Remington, producent karabinu Bushmaster AR-15, użytego w strzelaninie w szkole w w 2012 roku, zaofiarował wcześniej ugodę, polegająca na tym, że zapłaci 33 miliony dolarów. To odszkodowanie za to, że broń palna, wytwarzana pod tą marką, była lokowana w grach wideo. Według prawników mogło to być inspiracją dla sprawcy masakry.
Doszło do niej 14 grudnia 2012 roku w Sandy Hook Elementary School w Newtown. 20-letni napastnik, Adam Lanza, który przed masakrą zabił w domu swoją matkę, wszedł do szkoły i strzelał do ludzi. Zginęło 20 pierwszoklasistów i sześciu nauczycieli. Sprawca popełnił samobójstwo.
Jak informuje CNN, krewni dziewięciu ofiar twierdzili w pozwie, że firma Remington nie powinna była nigdy sprzedawać tak niebezpiecznej broni i zarzucali jej, że poprzez marketing i lokowanie produktu w brutalnych grach trafiała do świadomości młodych użytkowników.
Prawnicy firmy Remington zaprzeczyli zarzutom. We wniosku o odrzucenie powództwa argumentowali, że nie przedstawiono żadnych faktów, które pozwoliłyby stwierdzić, że marketing firmy miał jakikolwiek związek ze strzelaniną.
Remington z siedzibą w Madison w Karolinie Północnej złożył w zeszłym roku wniosek o upadłość. Jej aktywa zostały już sprzedane kilku firmom - informuje agencja AP.
Odszkodowania, zasądzone we wtorek, trafią do rodzin pięciorga dzieci i czterech dorosłych zabitych w strzelaninie. Tylko oni zdecydowali się uczestniczyć w tym długotrwałym procesie, który zakończył się zwycięstwem poszkodowanych.
Producent broni zapłaci 73 miliony za masakrę w szkole podstawowej
Rodziny pozwały Remingtona w 2014 roku, twierdząc, że powinien on być częściowo odpowiedzialny za strzelaninę ze względu na jego strategię marketingową. Prawo federalne z 2005 roku chroni producentów broni przed oskarżeniami przyczynienia się do śmierci osób, które straciły życie z powodu użycia ich produktu, ale w tych okolicznościach ważnym argumentem były działania marketingowe Remingtona.
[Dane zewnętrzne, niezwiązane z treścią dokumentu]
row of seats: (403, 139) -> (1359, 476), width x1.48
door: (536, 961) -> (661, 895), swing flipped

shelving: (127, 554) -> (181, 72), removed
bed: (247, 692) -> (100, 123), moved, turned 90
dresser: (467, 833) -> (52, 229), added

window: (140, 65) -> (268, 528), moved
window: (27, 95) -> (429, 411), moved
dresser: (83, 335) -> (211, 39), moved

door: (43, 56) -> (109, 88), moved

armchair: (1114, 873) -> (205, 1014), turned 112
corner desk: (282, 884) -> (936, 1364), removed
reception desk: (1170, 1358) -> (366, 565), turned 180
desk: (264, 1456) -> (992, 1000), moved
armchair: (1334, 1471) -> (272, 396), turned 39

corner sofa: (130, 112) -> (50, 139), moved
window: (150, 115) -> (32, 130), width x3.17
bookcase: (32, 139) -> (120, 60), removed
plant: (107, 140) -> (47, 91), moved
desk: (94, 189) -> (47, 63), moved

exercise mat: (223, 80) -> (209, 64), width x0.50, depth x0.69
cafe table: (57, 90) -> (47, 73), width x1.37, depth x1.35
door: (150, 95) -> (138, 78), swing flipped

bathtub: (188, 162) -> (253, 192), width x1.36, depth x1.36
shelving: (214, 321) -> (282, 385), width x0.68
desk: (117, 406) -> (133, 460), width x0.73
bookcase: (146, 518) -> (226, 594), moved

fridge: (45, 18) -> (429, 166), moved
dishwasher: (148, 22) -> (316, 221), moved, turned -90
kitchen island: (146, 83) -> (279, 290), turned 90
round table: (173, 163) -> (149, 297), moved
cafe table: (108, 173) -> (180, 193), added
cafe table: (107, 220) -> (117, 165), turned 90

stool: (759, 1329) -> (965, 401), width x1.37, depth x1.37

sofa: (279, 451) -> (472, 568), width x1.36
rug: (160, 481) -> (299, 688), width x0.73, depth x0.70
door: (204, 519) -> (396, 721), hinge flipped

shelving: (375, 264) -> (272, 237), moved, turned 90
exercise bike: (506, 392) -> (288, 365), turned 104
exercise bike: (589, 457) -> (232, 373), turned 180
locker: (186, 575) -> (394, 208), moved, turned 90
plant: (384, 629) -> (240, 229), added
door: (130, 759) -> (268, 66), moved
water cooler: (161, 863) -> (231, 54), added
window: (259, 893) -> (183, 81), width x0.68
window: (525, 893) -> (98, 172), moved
- To przełomowe, historyczne zwycięstwo, które wysyła mocne i przekonujące przesłanie do producentów broni oraz do wspierających ich branż ubezpieczeniowych i bankowych. Działacie na rynku wysokiego ryzyka. To może przestać być opłacalne - powiedziała Nicole Hockley, której 6-letni syn Dylan zginął w strzelaninie.
- Nic nie sprowadzi Dylana z powrotem. Najbliżej jestem teraz, całując jego urnę każdej nocy, mówiąc mu, że go kocham i tęsknię za nim. Ale złożyłam mu obietnicę i będę pracował nad jej dotrzymaniem przez resztę mojego życia - powiedziała matka chłopca.